El odio a las Fuerzas Armadas

El problema con los menores que tienen conflictos con la ley, es apenas una parte de un dilema mucho mayor que tiene Uruguay. Que arranca por familias rotas, sin estructura ni valores, y que lleva generaciones en la marginalidad. A eso se suma el desastre de nuestro sistema educativo público, que ni entusiasma, ni contiene a los jóvenes de menores recursos.

Es en esa etapa, que el Inisa recibe a algunos de los frutos rotos de este problema mayor. Pese a los continuos cambios de nombre, de jerarcas, y de filosofía, ese organismo no ha logrado cumplir con el fin de ser una herramienta de reinserción social para una mayoría de esos jóvenes que le llegan con heridas, muchas veces incurables.

El nuevo presidente del organismo, Jaime Saavedra, es alguien con experiencia y valores humanos adecuados para intentar mejorar los resultados de esa misión imposible que le ha encargado la sociedad. Y entre las cosas que ha hecho, es firmar convenios con distintas instituciones, que puedan servir para colaborar en la reinserción de jóvenes.

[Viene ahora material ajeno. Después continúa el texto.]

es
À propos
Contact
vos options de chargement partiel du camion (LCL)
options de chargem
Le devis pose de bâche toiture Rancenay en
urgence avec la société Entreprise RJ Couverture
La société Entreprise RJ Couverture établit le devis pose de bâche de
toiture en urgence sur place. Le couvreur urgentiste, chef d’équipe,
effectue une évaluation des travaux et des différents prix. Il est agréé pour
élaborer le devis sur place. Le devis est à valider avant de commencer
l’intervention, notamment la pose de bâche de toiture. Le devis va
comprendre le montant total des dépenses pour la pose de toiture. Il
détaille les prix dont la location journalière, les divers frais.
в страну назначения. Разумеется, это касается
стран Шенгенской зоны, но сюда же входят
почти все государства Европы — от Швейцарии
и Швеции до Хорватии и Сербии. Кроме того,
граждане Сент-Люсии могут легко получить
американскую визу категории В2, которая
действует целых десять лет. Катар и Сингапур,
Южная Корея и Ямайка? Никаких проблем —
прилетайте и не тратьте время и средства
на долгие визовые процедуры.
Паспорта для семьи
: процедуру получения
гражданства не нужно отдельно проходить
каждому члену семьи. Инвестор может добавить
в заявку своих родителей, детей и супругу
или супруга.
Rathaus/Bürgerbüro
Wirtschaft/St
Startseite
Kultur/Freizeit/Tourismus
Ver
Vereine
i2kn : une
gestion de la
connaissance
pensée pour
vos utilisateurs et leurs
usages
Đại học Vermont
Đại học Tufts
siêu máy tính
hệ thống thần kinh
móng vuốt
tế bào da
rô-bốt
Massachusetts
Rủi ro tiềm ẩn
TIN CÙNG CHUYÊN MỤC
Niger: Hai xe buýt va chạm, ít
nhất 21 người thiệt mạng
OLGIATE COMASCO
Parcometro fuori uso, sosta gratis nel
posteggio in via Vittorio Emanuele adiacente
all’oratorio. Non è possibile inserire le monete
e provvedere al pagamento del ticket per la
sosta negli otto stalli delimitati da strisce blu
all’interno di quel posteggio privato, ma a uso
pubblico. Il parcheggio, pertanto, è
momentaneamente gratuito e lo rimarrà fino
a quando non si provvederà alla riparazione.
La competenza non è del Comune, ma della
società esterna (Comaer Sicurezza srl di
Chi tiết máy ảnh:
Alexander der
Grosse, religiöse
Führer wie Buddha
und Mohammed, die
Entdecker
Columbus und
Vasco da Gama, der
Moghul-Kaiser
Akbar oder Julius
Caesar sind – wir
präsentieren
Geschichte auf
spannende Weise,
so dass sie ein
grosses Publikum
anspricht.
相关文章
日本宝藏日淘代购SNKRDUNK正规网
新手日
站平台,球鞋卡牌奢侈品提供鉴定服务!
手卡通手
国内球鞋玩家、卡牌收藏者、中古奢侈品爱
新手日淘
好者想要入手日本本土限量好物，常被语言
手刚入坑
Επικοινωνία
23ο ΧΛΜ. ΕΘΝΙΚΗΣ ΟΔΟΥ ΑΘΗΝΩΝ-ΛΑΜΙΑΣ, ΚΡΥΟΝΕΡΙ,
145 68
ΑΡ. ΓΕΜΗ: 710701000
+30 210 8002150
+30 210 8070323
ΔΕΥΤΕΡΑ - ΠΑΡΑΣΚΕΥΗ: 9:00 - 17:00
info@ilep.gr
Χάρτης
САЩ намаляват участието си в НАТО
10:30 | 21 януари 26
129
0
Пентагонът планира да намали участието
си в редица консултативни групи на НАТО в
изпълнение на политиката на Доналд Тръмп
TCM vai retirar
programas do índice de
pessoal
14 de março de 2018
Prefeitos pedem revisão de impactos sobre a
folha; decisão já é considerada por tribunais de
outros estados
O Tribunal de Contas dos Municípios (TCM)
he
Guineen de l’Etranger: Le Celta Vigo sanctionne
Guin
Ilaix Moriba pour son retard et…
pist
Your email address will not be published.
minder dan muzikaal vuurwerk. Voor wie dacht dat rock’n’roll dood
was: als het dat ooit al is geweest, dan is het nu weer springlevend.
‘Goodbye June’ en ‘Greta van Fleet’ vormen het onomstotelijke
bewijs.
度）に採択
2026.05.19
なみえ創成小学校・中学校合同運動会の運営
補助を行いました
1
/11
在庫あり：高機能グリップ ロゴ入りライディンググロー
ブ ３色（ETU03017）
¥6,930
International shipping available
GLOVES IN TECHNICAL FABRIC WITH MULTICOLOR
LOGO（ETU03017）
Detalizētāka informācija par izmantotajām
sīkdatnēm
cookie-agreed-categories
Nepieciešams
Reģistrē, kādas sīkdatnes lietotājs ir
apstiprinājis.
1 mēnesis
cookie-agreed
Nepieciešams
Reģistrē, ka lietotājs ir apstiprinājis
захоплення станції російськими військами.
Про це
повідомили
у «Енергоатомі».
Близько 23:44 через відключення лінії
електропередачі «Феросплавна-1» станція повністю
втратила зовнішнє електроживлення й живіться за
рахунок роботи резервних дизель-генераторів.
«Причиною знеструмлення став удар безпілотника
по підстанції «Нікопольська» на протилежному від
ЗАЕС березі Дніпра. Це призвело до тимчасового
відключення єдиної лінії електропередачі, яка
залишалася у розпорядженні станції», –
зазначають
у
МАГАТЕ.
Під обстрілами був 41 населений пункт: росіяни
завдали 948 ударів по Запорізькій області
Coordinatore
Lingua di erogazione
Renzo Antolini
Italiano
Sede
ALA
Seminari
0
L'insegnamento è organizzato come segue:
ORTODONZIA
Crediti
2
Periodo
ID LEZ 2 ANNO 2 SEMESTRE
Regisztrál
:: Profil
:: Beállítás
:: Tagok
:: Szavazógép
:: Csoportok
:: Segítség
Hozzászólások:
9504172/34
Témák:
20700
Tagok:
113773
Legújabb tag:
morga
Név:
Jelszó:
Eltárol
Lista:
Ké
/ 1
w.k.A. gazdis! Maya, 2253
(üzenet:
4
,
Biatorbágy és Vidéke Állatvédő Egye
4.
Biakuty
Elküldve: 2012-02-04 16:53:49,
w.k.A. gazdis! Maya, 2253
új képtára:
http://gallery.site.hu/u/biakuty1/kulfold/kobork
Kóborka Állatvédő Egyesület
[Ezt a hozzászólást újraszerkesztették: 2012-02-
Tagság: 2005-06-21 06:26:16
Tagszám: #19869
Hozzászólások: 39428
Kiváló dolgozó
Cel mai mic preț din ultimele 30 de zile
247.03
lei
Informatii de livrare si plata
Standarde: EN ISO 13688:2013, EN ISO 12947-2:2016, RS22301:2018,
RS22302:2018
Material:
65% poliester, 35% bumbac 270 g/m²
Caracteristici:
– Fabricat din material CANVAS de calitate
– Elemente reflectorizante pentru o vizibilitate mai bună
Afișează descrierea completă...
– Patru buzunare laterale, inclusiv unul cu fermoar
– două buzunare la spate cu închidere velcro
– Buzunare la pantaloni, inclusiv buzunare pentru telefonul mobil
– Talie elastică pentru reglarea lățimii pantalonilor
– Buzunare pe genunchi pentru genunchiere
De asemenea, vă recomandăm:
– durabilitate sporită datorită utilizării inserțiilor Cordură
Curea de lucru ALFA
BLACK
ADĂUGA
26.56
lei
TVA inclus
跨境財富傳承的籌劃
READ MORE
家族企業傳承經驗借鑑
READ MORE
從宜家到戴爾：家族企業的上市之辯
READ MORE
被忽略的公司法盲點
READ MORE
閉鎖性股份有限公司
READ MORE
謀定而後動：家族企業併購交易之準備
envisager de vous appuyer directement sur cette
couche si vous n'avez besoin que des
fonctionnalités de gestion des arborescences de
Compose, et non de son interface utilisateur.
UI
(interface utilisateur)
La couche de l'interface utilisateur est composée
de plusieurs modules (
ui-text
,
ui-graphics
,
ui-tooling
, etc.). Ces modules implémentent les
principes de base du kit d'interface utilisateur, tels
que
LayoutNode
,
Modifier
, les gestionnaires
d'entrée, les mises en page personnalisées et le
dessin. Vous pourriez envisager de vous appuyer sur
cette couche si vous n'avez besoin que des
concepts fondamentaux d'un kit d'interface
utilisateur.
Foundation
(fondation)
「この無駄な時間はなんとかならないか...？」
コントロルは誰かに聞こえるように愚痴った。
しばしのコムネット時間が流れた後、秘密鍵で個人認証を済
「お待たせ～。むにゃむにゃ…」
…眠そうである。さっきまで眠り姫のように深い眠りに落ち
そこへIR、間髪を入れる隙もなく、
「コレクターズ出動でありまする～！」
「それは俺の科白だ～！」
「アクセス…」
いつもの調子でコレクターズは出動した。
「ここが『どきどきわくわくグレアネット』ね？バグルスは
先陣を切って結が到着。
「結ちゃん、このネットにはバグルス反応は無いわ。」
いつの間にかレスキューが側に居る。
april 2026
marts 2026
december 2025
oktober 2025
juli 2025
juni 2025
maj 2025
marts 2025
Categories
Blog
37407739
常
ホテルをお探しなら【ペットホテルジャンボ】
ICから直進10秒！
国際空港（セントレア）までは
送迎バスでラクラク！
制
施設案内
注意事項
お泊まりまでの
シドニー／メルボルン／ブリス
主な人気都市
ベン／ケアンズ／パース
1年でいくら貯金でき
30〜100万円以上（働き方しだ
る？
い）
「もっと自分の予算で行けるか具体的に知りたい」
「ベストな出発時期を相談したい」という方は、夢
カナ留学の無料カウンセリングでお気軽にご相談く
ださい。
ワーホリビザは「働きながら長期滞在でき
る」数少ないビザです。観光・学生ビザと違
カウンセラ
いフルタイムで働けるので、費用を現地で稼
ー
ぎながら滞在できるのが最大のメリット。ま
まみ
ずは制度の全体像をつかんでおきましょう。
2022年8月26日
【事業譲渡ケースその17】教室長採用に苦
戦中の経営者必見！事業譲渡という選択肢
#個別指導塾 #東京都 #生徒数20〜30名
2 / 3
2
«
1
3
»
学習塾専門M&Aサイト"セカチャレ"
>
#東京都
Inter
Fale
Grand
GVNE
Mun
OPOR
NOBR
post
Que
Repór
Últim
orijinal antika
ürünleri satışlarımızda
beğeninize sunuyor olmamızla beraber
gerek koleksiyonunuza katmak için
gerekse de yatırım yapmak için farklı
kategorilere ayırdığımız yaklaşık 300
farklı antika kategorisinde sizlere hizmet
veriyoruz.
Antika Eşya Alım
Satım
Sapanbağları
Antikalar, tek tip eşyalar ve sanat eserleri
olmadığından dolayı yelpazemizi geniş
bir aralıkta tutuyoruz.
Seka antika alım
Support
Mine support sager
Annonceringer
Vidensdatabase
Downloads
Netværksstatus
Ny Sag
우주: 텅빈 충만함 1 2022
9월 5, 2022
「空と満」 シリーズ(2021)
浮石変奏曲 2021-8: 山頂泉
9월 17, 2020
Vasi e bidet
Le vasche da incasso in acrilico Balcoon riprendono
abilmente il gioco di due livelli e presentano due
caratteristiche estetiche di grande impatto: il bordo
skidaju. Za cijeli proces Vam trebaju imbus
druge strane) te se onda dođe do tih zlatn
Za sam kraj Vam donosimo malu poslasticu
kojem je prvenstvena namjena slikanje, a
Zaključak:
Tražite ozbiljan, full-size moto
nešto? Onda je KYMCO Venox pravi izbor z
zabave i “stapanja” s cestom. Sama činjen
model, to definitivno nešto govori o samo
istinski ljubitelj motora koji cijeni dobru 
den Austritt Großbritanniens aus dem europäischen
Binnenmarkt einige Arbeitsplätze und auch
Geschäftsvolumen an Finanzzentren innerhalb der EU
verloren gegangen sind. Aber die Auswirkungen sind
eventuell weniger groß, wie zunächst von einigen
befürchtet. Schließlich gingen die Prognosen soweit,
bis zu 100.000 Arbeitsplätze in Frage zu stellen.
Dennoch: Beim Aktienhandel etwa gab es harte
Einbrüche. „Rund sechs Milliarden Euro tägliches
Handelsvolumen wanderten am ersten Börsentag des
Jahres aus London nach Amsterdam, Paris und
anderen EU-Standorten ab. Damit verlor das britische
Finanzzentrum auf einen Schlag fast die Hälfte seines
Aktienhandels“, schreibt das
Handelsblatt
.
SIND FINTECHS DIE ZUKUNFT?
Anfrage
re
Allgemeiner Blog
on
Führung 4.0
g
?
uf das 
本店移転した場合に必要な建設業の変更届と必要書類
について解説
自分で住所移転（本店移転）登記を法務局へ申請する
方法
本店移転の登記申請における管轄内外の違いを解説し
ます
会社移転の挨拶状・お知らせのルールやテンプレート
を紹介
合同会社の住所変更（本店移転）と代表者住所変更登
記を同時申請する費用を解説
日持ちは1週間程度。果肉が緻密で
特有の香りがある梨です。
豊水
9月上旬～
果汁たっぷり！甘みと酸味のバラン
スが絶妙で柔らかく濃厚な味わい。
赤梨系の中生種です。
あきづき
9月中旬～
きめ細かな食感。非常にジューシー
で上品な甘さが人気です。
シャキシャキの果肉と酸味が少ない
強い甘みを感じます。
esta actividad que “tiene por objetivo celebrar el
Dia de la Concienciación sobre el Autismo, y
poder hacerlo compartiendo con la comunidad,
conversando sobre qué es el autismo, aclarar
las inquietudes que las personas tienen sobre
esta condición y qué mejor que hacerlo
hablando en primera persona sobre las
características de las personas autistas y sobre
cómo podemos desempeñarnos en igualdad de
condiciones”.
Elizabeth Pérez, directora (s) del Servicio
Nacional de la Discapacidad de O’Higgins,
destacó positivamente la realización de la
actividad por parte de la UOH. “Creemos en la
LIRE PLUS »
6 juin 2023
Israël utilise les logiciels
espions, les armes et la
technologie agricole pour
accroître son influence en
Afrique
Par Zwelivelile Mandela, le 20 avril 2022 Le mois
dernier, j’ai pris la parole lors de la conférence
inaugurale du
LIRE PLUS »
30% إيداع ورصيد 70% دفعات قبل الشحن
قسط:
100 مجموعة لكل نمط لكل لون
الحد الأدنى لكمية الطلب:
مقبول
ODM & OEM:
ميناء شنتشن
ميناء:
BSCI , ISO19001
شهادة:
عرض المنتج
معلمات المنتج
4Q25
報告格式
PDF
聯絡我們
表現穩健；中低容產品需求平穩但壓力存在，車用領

Uno de esos convenios, naturalmente, ha sido con las Fuerzas Armadas. ¿Por qué naturalmente? Porque es una institución que tiene más años de vida que el país de independencia, porque tiene presencia en todo el país, porque funciona con un marco jerárquico especial, que se adapta muy bien a las necesidades de jóvenes que en muchos casos han sido criados en contextos de familias rotas, sin referentes, y sin posibilidades de un futuro razonable. Una institución vertical, meritocrática al máximo, y donde se ve un camino de mejora personal, basado en el esfuerzo personal y el cumplimiento de reglas claras.

Hasta ahí, sólo cosas que aplaudir del gobierno, y de los jerarcas involucrados.

Pero resulta que en las últimas horas, dos sectores del Frente Amplio han salido a criticar el acuerdo. Se trata del Partido Socialista y Casa Grande, grupos con caudal electoral inversamente proporcional a su soberbia y resentimiento social. ¿Por qué alguien se opondría a un acuerdo así? Según los dirigentes de estos grupúsculos, es porque no les gusta la forma de funcionamiento vertical y jerárquica que domina en las Fuerzas Armadas, una institución que directamente han llamado a destruir. Señalan, que fomenta conductas violentas, y una forma tóxica de relacionamiento humano.

La realidad es bastante diferente.

Por un lado, estos sectores, que siguen lucrando políticamente con las heridas dejadas por la guerra sucia interna que padeció el país desde principios de los 60, hasta el final de la dictadura militar, cultivan un odio visceral a las Fuerzas Armadas. Es la representación del sentimiento de personas que fueron derrotadas por el estado a través del estamento militar, cuando intentaron una revuelta para imponer un sistema a lo cubano en Uruguay. En otros casos, francamente minoritarios por un tema estadístico y generacional, gente que guarda rencor por la represión de la que fueron objeto en la dictadura, y en la guerra sucia previa.

Pero estamos en 2026. Mucha agua ha pasado bajo el puente, y las Fuerzas Armadas de hoy son muy diferentes a las de hace 60 o 70 años, por lo cual esos sentimientos ya no tiene razón objetiva de ser.

En cuanto a la forma de funcionamiento jerárquico y valórico de una institución castrense, la experiencia no deja dudas de que en muchos casos es justamente lo que precisan jóvenes que arrastran problemas como los que tienen muchos de quienes se encuentran en el Inisa.

Por supuesto que cada experiencia es diferente, y habrá que ver cómo se implementan estos convenios, y evaluar atentamente sus resultados. Pero hay una cosa que el país no puede darse el lujo.

Y es seguir perdiendo el tiempo en cuestiones banales, que responden a resentimientos ideológicos de grupitos que representan a 20 personas, y que defienden siempre todas las ideas equivocadas. Las defendieron en los 60, y lo siguen haciendo ahora. Grupos que privilegian sus cuotas de poder, y sus (micro) nichos electorales, por encima de los intereses de toda la sociedad. Gente que, además, son en buena medida responsables, por su penetración en gremios y su impulso a políticas nefastas, de que estos jóvenes no hayan recibido le cuidado necesario por parte del estado, cuando el contribuyente aporta cantidades pornográficas de dinero para sostener un sistema de ayuda social, y de educación y salud gratuitas.

Es de esperar que el gobierno de a estos grupos la atención que su caudal electoral amerita. Y que se siga adelante con este tipo de iniciativa.